▸ TASK DIRECTIONS:
Please make an exact copy of the lines from the one holding "daüber geben." through the end of the data, both ends included, with no pictures.

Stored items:
------------------------

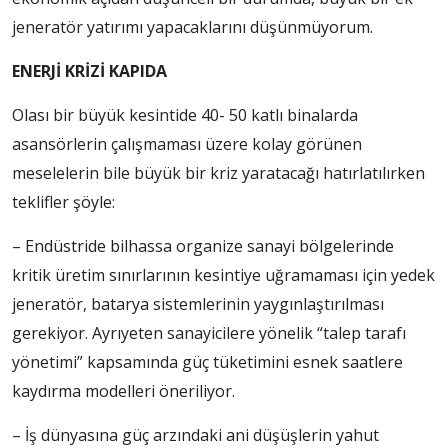
jeneratör yatırımı yapacaklarını düşünmüyorum.
ENERJİ KRİZİ KAPIDA
Olası bir büyük kesintide 40- 50 katlı binalarda
asansörlerin çalışmaması üzere kolay görünen
meselelerin bile büyük bir kriz yaratacağı hatırlatılırken
teklifler şöyle:
– Endüstride bilhassa organize sanayi bölgelerinde
kritik üretim sınırlarının kesintiye uğramaması için yedek
jeneratör, batarya sistemlerinin yaygınlaştırılması
gerekiyor. Ayrıyeten sanayicilere yönelik “talep tarafı
yönetimi” kapsamında güç tüketimini esnek saatlere
kaydırma modelleri öneriliyor.
– İş dünyasına güç arzındaki ani düşüşlerin yahut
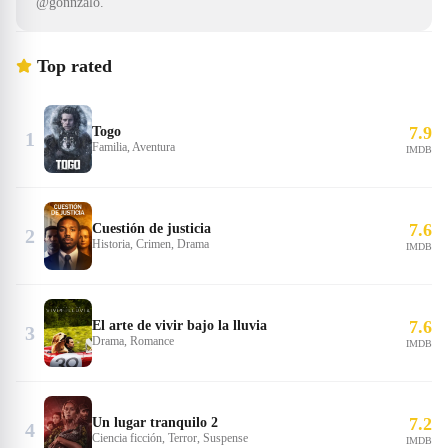
@gonnzalo.
Top rated
7.9
Togo
1
Familia, Aventura
IMDB
7.6
Cuestión de justicia
2
Historia, Crimen, Drama
IMDB
7.6
El arte de vivir bajo la lluvia
3
Drama, Romance
IMDB
7.2
Un lugar tranquilo 2
4
Ciencia ficción, Terror, Suspense
IMDB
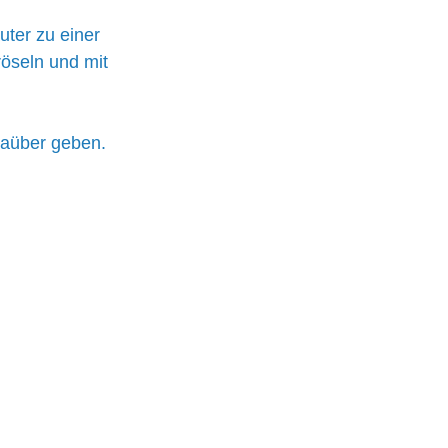
ter zu einer 
öseln und mit 
daüber geben. 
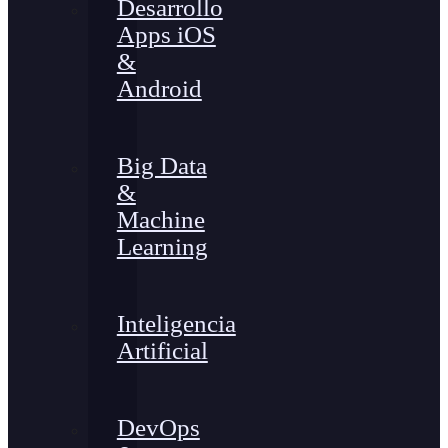
Desarrollo
Apps iOS
&
Android
Big Data
&
Machine
Learning
Inteligencia
Artificial
DevOps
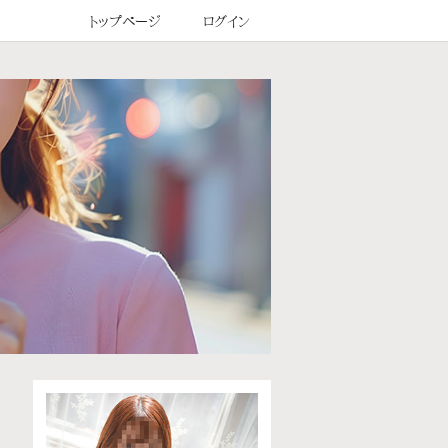
トップページ
ログイン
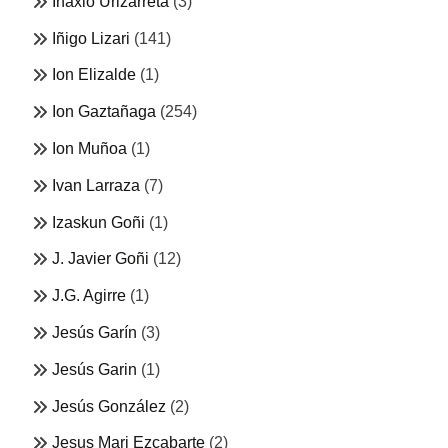
Inaxio Urizarreta
(3)
Iñigo Lizari
(141)
Ion Elizalde
(1)
Ion Gaztañaga
(254)
Ion Muñoa
(1)
Ivan Larraza
(7)
Izaskun Goñi
(1)
J. Javier Goñi
(12)
J.G. Agirre
(1)
Jesús Garín
(3)
Jesús Garin
(1)
Jesús González
(2)
Jesus Mari Ezcabarte
(2)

------------------------

▸ SOLUTION:
daüber geben. 
Desarrollo
Apps iOS
&
Android
Big Data
&
Machine
Learning
Inteligencia
Artificial
DevOps
トップページ
ログイン
Inaxio Urizarreta
(3)
Iñigo Lizari
(141)
Ion Elizalde
(1)
Ion Gaztañaga
(254)
Ion Muñoa
(1)
Ivan Larraza
(7)
Izaskun Goñi
(1)
J. Javier Goñi
(12)
J.G. Agirre
(1)
Jesús Garín
(3)
Jesús Garin
(1)
Jesús González
(2)
Jesus Mari Ezcabarte
(2)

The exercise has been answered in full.